Tattoos, Earrings, and Kilts, Oh My!
That does not mean, however, that in our respective cultures we may not find it wise to adhere to certain dress codes and patterns of clothing. That is surely a good idea. I'm not advocating some sort of total freedom where we wear whatever we want to. Rather, I am suggesting that the best principle we can come up with is that of cultural adaptation: we generally (an important qualifier) clothe ourselves according to the customs of our culture. So in America, that means we men don't wear dresses. We wear pants. In Scotland, however, we might well wear a kilt on certain days. Neither code of dress is right. Neither code of dress is wrong. Both are culturally determined. It is wise to wear each country's code in said country, and it is wise not to wear one country's code in the other. Cultural adaptation.

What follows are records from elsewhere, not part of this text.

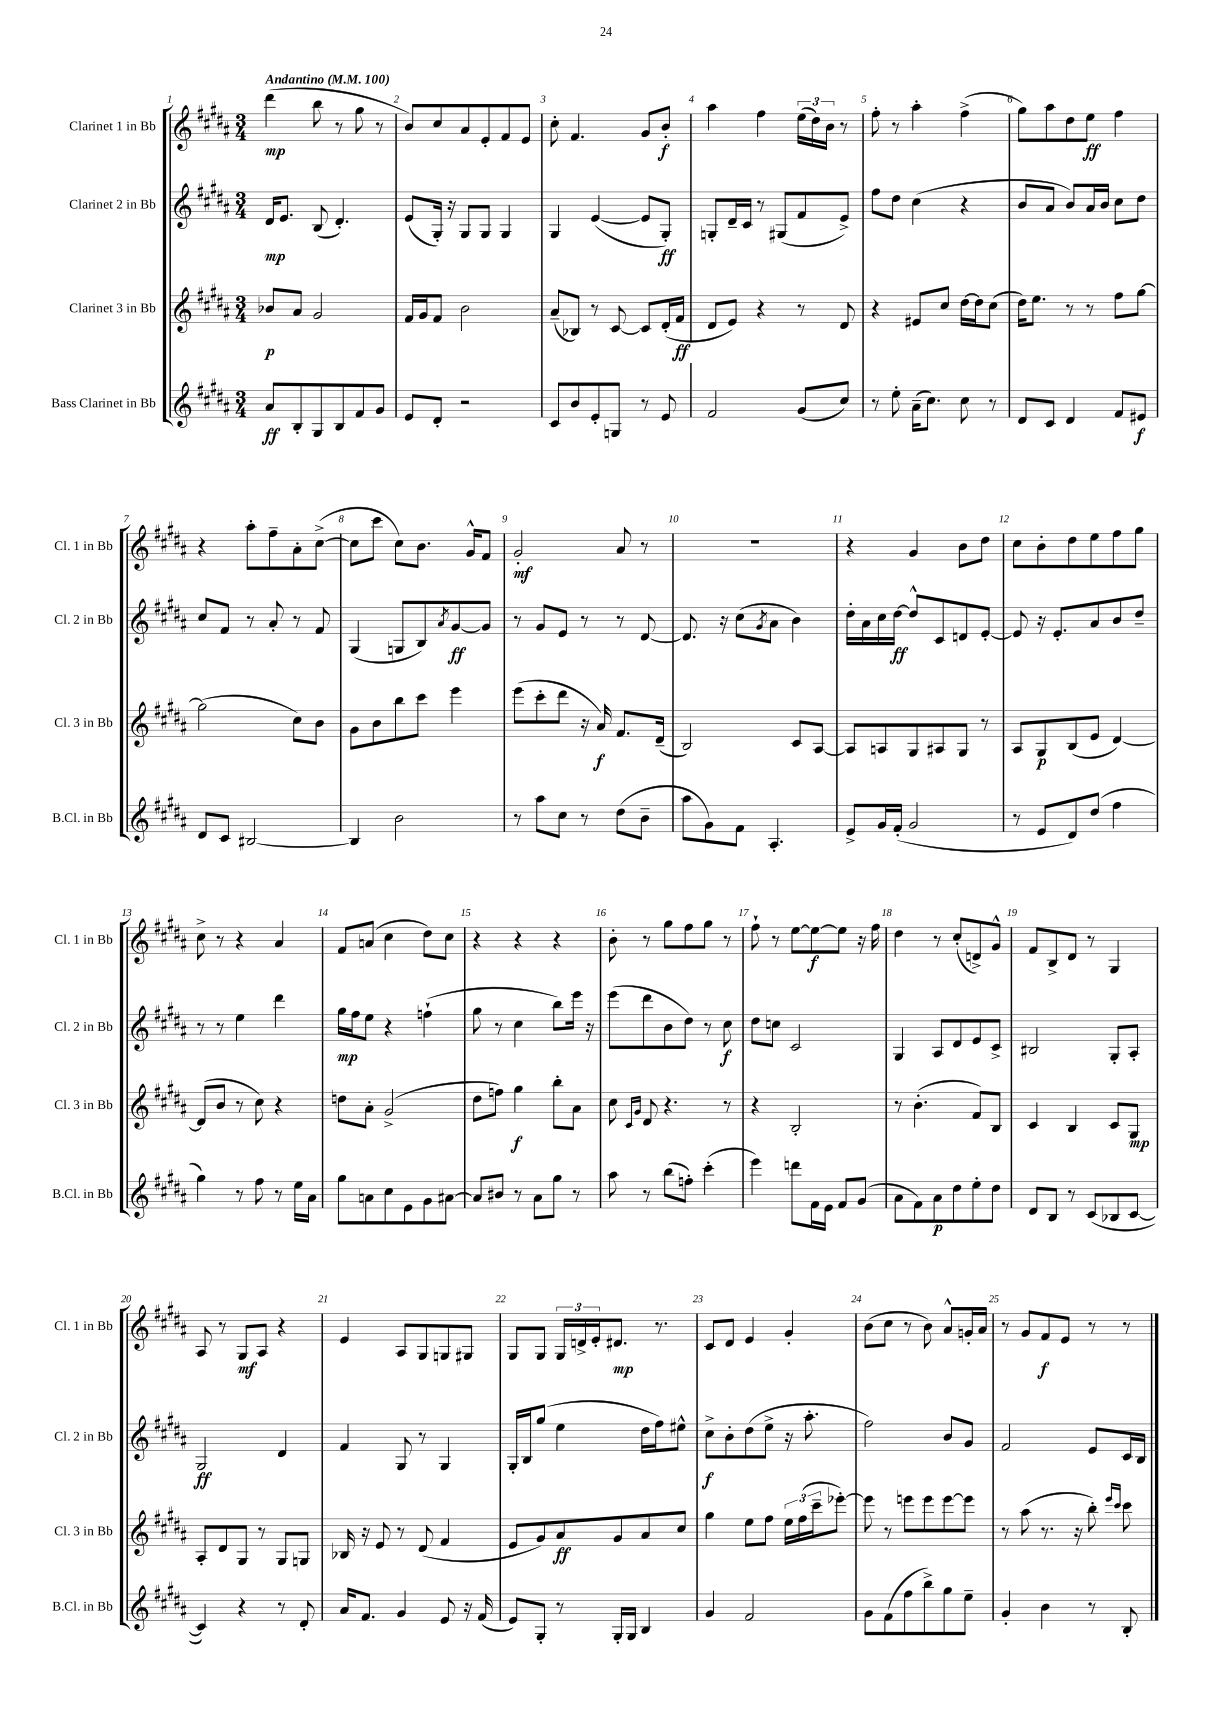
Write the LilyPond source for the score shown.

<<
\new StaffGroup <<
\new Staff = "s0" \with { instrumentName = "Clarinet 1 in Bb" shortInstrumentName = "Cl. 1 in Bb" } {
    \clef treble \key b \major \numericTimeSignature \time 3/4 \tempo "Andantino" 4 = 100
    dis'''4\mp( b''8 r8 gis''8 r8 |
    b'8) cis''8 ais'8 e'8-. fis'8 e'8 |
    cis''8-. fis'4. gis'8 b'8-.\f |
    ais''4 fis''4 \tuplet 3/2 { e''16( dis''16) b'16 } r8 |
    fis''8-. r8 ais''4-. fis''4->( |
    gis''8) ais''8 dis''8 e''8\ff fis''4 |
    r4 ais''8-. fis''8-- ais'8-. cis''8~->( |
    cis''8 cis'''8 cis''8) b'8. gis'16-^ fis'8 |
    gis'2-.\mf ais'8 r8 |
    R2. |
    r4 gis'4 b'8 dis''8 |
    cis''8 b'8-. dis''8 e''8 fis''8 gis''8 |
    cis''8-> r8 r4 ais'4 |
    fis'8 a'8( cis''4 dis''8) cis''8 |
    r4 r4 r4 |
    b'8-. r8 gis''8 fis''8 gis''8 r8 |
    fis''8-! r8 e''8~ e''8~\f e''8 r16 fis''16 |
    dis''4 r8 cis''8-.( d'8->) gis'8-^ |
    fis'8 b8-> dis'8 r8 gis4 |
    ais8 r8 gis8\mf ais8 r4 |
    e'4 ais8 gis8 g8 gis8 |
    gis8 gis8 \tuplet 3/2 { gis16 d'16-> e'16-. } dis'8.\mp r8. |
    cis'8 dis'8 e'4 gis'4-. |
    b'8( cis''8 r8 b'8) ais'8-^ g'16-. ais'16 |
    r8 gis'8 fis'8\f e'8 r8 r8 \bar "|." |
}
\new Staff = "s1" \with { instrumentName = "Clarinet 2 in Bb" shortInstrumentName = "Cl. 2 in Bb" } {
    \clef treble \key b \major \numericTimeSignature \time 3/4
    dis'16\mp e'8. b8( dis'4.-.) |
    e'8( gis16-.) r16 gis8 gis8 gis4 |
    gis4 e'4~( e'8 gis8-.\ff) |
    g8-. dis'16-- cis'16 r8 gis8( fis'8 e'8->) |
    fis''8 dis''8 cis''4( r4 |
    b'8 ais'8 b'8) ais'16 b'16 cis''8 dis''8 |
    cis''8 fis'8 r8 ais'8-. r8 fis'8 |
    gis4( g8 b8) \acciaccatura { ais'8 } gis'8~\ff gis'8 |
    r8 gis'8 e'8 r8 r8 dis'8~ |
    dis'8. r16 cis''8( \acciaccatura { gis'8 } ais'8 b'4) |
    dis''16-. ais'16 cis''16 dis''16~\ff dis''8-^ cis'8 d'8 e'8~-. |
    e'8 r16 e'8.-. ais'8 b'8 dis''8-- |
    r8 r8 e''4 dis'''4 |
    gis''16\mp fis''16 e''8 r4 f''4-!( |
    gis''8 r8 cis''4 b''8) e'''16 r16 |
    e'''8( dis'''8 b'8 dis''8) r8 cis''8\f |
    dis''8 c''8 cis'2 |
    gis4 ais8 dis'8 e'8 cis'8-> |
    bis2 gis8-. ais8-. |
    gis2\ff dis'4 |
    fis'4 gis8 r8 gis4 |
    gis16-. b16 gis''8( e''4 dis''16 fis''16) eis''8-^ |
    cis''8->\f b'8-. dis''8( e''8-> r16 ais''8.-. |
    fis''2) b'8 gis'8 |
    fis'2 e'8 cis'16 b16 \bar "|." |
}
\new Staff = "s2" \with { instrumentName = "Clarinet 3 in Bb" shortInstrumentName = "Cl. 3 in Bb" } {
    \clef treble \key b \major \numericTimeSignature \time 3/4
    bes'8\p ais'8 gis'2 |
    fis'16 gis'16 fis'8 b'2 |
    ais'8--( bes8) r8 cis'8~ cis'8 dis'16-.( fis'16\ff |
    dis'8 e'8) r4 r8 dis'8 |
    r4 eis'8 cis''8 dis''16~ dis''16 cis''8( |
    dis''16) e''8. r8 r8 fis''8 gis''8~ |
    gis''2( cis''8) b'8 |
    gis'8 b'8 b''8 cis'''8 e'''4 |
    e'''8( cis'''8-. dis'''8 r16 ais'16\f) fis'8. dis'16--( |
    b2) cis'8 ais8~ |
    ais8 a8 gis8 ais8 gis8 r8 |
    ais8 gis8\p b8( e'8 dis'4~) |
    dis'8( b'8 r8 cis''8) r4 |
    d''8 ais'8-. gis'2->( |
    dis''8 f''8) gis''4\f b''8-. ais'8 |
    cis''8 \grace { cis'16 gis'16 } dis'8 r4. r8 |
    r4 b2-. |
    r8 b'4.-.( fis'8) b8 |
    cis'4 b4 cis'8 gis8\mp |
    ais8-. dis'8 gis8 r8 gis8 g8 |
    bes16 r16 e'8 r8 dis'8( fis'4 |
    e'8 gis'8) ais'8\ff gis'8 ais'8 cis''8 |
    gis''4 e''8 fis''8 \tuplet 3/2 { e''16 fis''16( cis'''16-- } ees'''8~-.) |
    ees'''8 r8 e'''8 e'''8 e'''8~ e'''8 |
    r8 ais''8( r8. r16 b''8-.) \grace { e'''16 cis'''16 } cis'''8 \bar "|." |
}
\new Staff = "s3" \with { instrumentName = "Bass Clarinet in Bb" shortInstrumentName = "B.Cl. in Bb" } {
    \clef treble \key b \major \numericTimeSignature \time 3/4
    ais'8\ff b8-. gis8 b8 fis'8 gis'8 |
    e'8 dis'8-. r2 |
    cis'8 b'8 e'8-. g8 r8 e'8 |
    fis'2 gis'8( cis''8) |
    r8 e''8-. ais'16--( cis''8.) cis''8 r8 |
    dis'8 cis'8 dis'4 fis'8 eis'8\f |
    dis'8 cis'8 bis2~ |
    bis4 b'2 |
    r8 ais''8 cis''8 r8 dis''8( b'8-- |
    ais''8 gis'8) fis'8 ais4.-. |
    e'8-> gis'16 fis'16-.( gis'2 |
    r8 e'8 dis'8) dis''8( fis''4 |
    gis''4) r8 fis''8 r8 e''16 ais'16 |
    gis''8 a'8 cis''8 e'8 gis'8 ais'8~ |
    ais'8 bis'8 r8 ais'8 gis''8 r8 |
    ais''8 r8 b''8( f''8-.) cis'''4-.( |
    e'''4) d'''8 fis'16 e'16 fis'8 gis'8( |
    ais'8 fis'8) ais'8\p dis''8 e''8-. dis''8 |
    dis'8 b8 r8 cis'8( bes8 cis'8~ |
    cis'4) r4 r8 dis'8-. |
    ais'16 fis'8. gis'4 e'8 r16 fis'16( |
    e'8) gis8-. r8 gis16-. gis16 b4 |
    gis'4 fis'2 |
    gis'8 fis'8( fis''8 b''8->) gis''8 e''8-- |
    gis'4-. b'4 r8 b8-. \bar "|." |
}
>>
>>
\layout { \context { \Score \override BarNumber.break-visibility = ##(#f #t #t) barNumberVisibility = #all-bar-numbers-visible } }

With the above argument, I think it's pretty clear that there is no monolithic ideal of dress. Far be it from me to go to Scotland and tell the hardy men there, many of whom could crush me with a glance, that they are "feminized." And far be it from them to tell me that I'm feminized because I wear pants. And far be it from me to tell an Indian that his manner of dress, with what looks alot like a dress to me, is wrong. I have no--utterly no--biblical basis by which to make that statement. There is freedom in dress, then. There is not one certain style of dress that is most masculine. We learn from our cultures what the norms are, and we adapt ourselves to those norms, though we are also free to freelance a bit. Do you want to shave your head? Fine. Do you want to pierce your ear? Fine. Do you want to wear baggy pants? Fine. There is plenty of room here. Too often in the Christian life and community, we busy ourselves with legislating gray areas and constructing advice that hits as hard as law. Far better for us to emphasize conformity where it is actually required and to allow diversity where it is possible. We then preserve both unity and diversity. That's a pretty good way to go about things, I think. I mean, it works pretty well for the Trinity.